Top of Available data
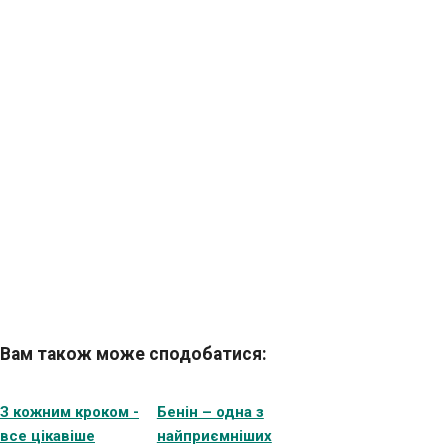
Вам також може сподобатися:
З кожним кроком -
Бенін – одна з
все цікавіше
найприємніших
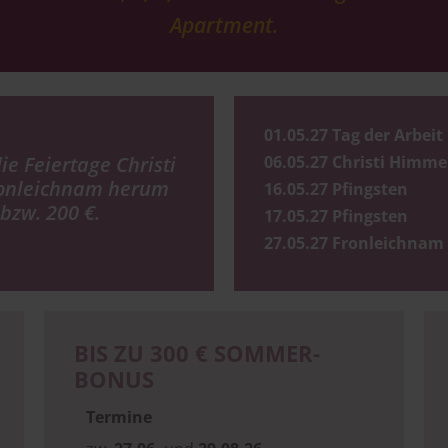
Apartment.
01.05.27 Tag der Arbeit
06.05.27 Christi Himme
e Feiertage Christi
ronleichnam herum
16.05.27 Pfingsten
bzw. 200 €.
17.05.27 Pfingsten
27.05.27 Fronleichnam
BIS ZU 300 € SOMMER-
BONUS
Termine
Bottom of Available data
Top of Available data
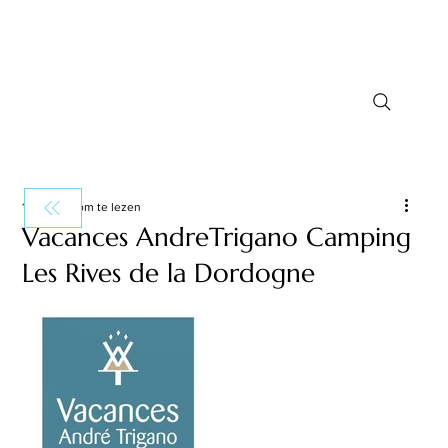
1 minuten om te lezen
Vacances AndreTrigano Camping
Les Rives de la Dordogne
Bottom of Available data
■ **What is being asked**:
What lines in the data include the string "Pfingsten"? Copy each one.

■ **Answer below**:
16.05.27 Pfingsten
17.05.27 Pfingsten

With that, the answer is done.